| WORK TO BE COMPLETED |
Please reproduce all the data exactly as written and omit the pictures.

| INFORMATION PROVIDED |
[Start of section]

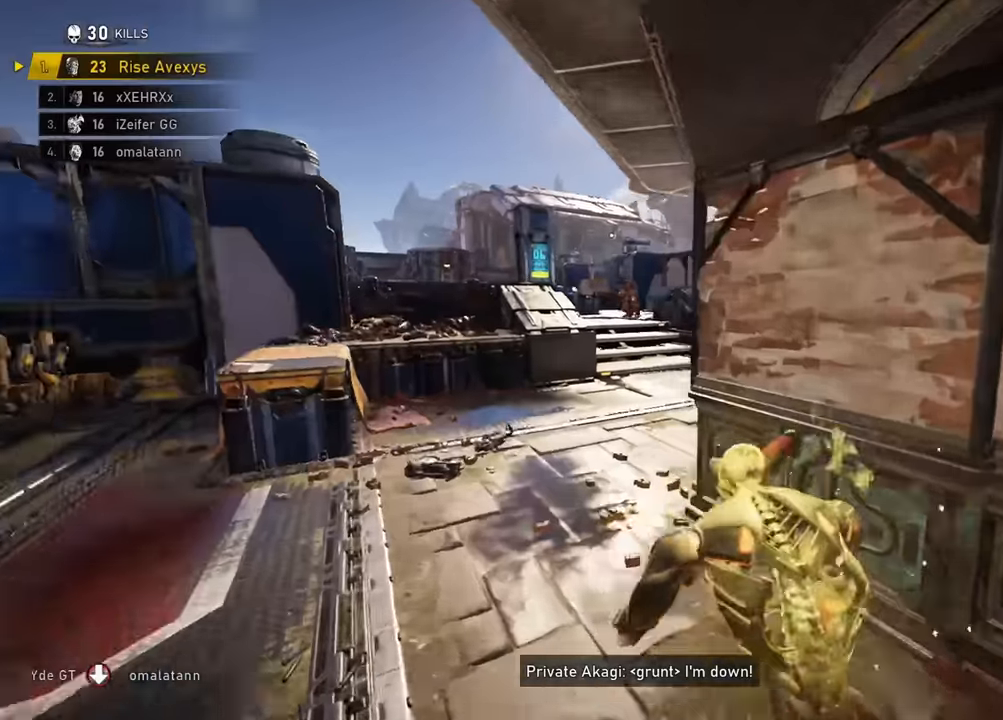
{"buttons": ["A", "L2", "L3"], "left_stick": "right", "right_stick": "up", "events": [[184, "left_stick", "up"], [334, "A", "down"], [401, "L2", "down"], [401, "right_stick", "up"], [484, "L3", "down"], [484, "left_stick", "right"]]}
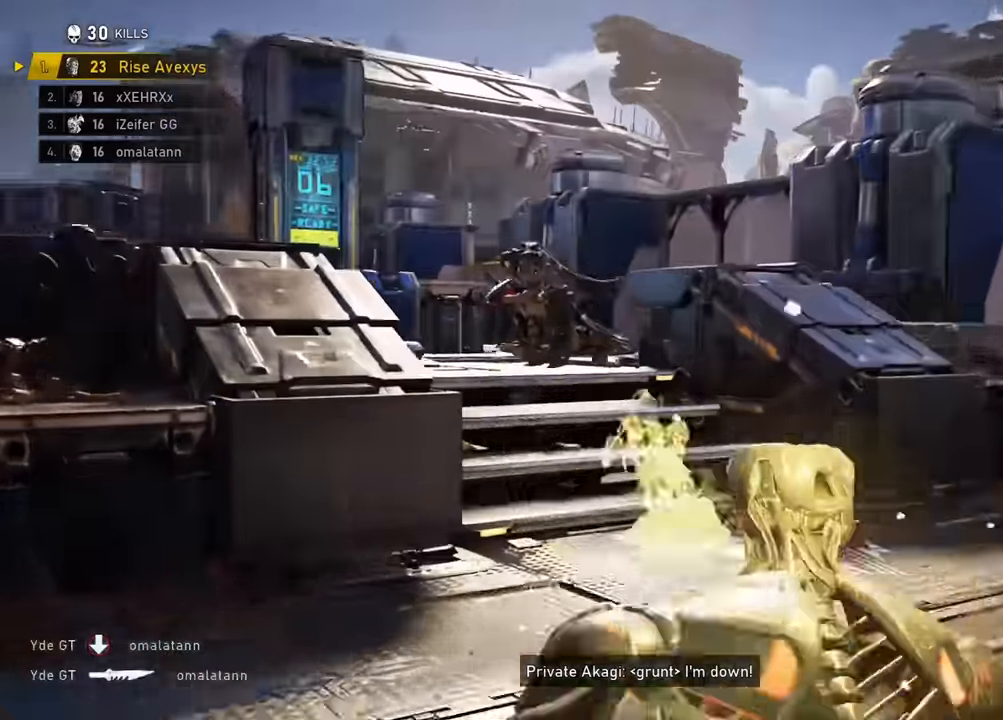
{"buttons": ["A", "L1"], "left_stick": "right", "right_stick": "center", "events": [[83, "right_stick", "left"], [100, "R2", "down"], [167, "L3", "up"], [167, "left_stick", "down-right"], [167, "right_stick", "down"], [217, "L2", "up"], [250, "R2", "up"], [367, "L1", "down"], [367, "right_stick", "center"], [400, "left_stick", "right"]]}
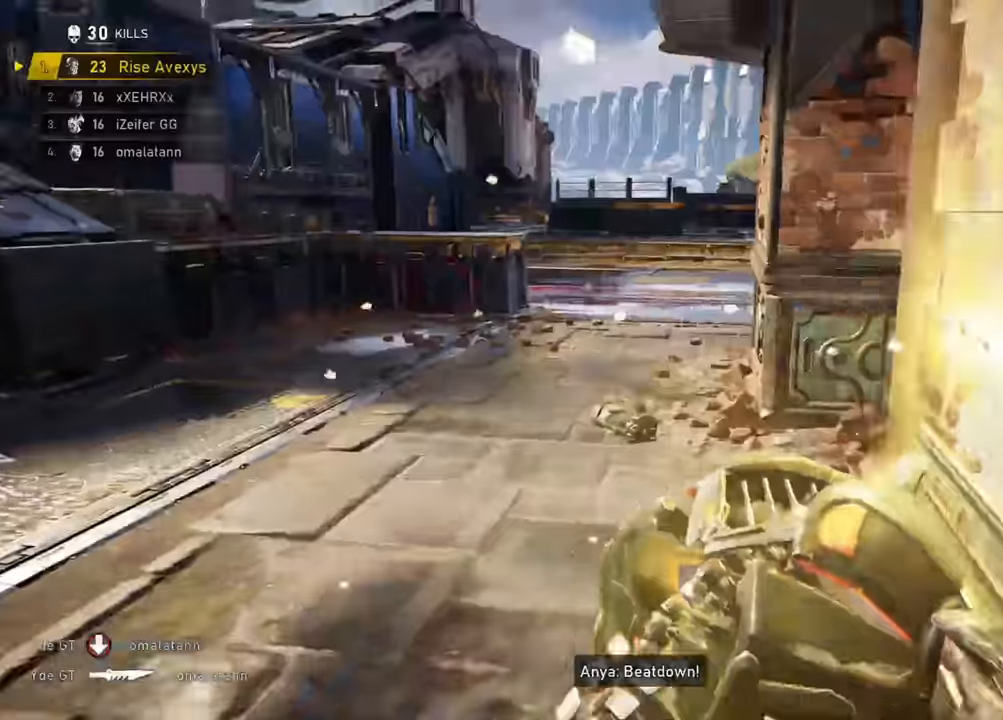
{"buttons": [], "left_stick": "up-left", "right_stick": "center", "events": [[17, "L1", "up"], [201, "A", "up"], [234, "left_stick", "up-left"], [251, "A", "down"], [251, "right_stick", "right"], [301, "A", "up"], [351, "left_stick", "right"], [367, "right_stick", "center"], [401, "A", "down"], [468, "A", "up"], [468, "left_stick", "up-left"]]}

[End of section]

| OUTPUT BELOW |
{"buttons": ["A", "L2", "L3"], "left_stick": "right", "right_stick": "up", "events": [[184, "left_stick", "up"], [334, "A", "down"], [401, "L2", "down"], [401, "right_stick", "up"], [484, "L3", "down"], [484, "left_stick", "right"]]}
{"buttons": ["A", "L1"], "left_stick": "right", "right_stick": "center", "events": [[83, "right_stick", "left"], [100, "R2", "down"], [167, "L3", "up"], [167, "left_stick", "down-right"], [167, "right_stick", "down"], [217, "L2", "up"], [250, "R2", "up"], [367, "L1", "down"], [367, "right_stick", "center"], [400, "left_stick", "right"]]}
{"buttons": [], "left_stick": "up-left", "right_stick": "center", "events": [[17, "L1", "up"], [201, "A", "up"], [234, "left_stick", "up-left"], [251, "A", "down"], [251, "right_stick", "right"], [301, "A", "up"], [351, "left_stick", "right"], [367, "right_stick", "center"], [401, "A", "down"], [468, "A", "up"], [468, "left_stick", "up-left"]]}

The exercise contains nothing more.